Repeat the listing below verbatim, without its images.

▶ _DATA EXTRACT_
--
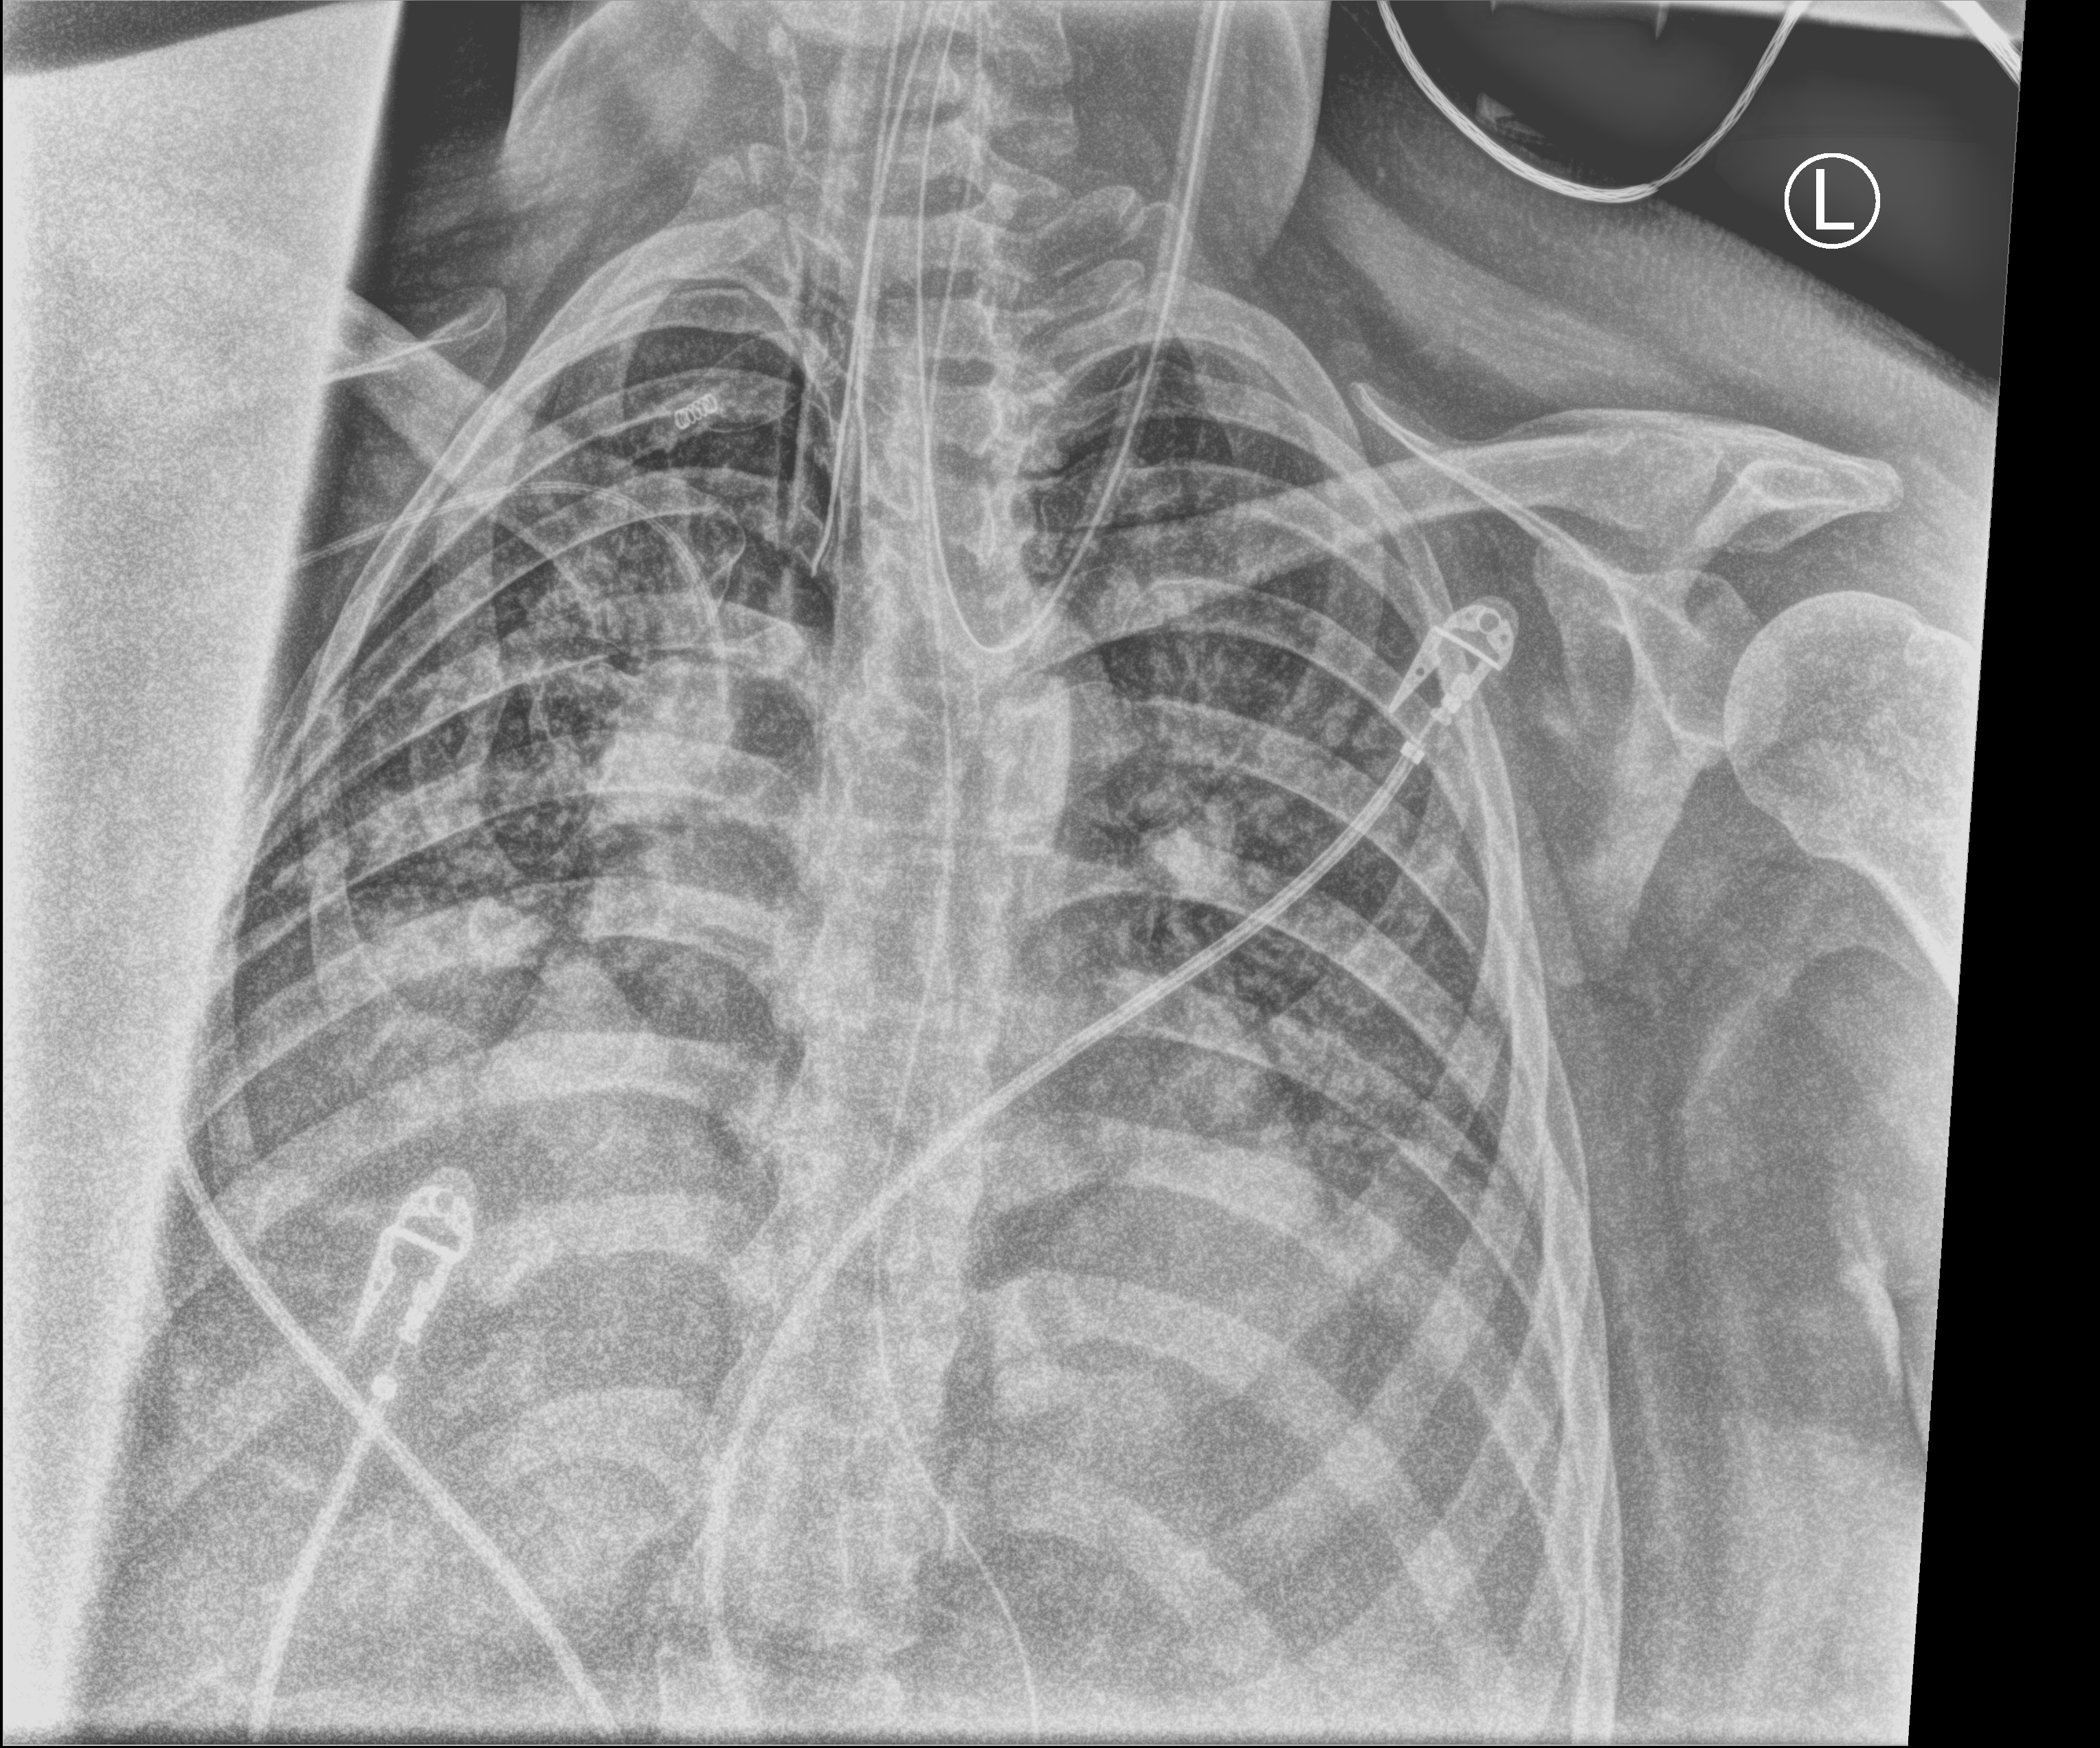
Bedside chest radiograph (computed radiography); anteroposterior (AP) projection. Female patient hospitalised with COVID-19, age 18–59 years.
From the hospital-stay record, not from the radiograph (when in the stay this image was taken is not recorded):
- chronic kidney disease (admission record): no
--
▶ _RESPONSE FOR THIS EXERCISE_
Bedside chest radiograph (computed radiography); anteroposterior (AP) projection. Female patient hospitalised with COVID-19, age 18–59 years.
From the hospital-stay record, not from the radiograph (when in the stay this image was taken is not recorded):
- chronic kidney disease (admission record): no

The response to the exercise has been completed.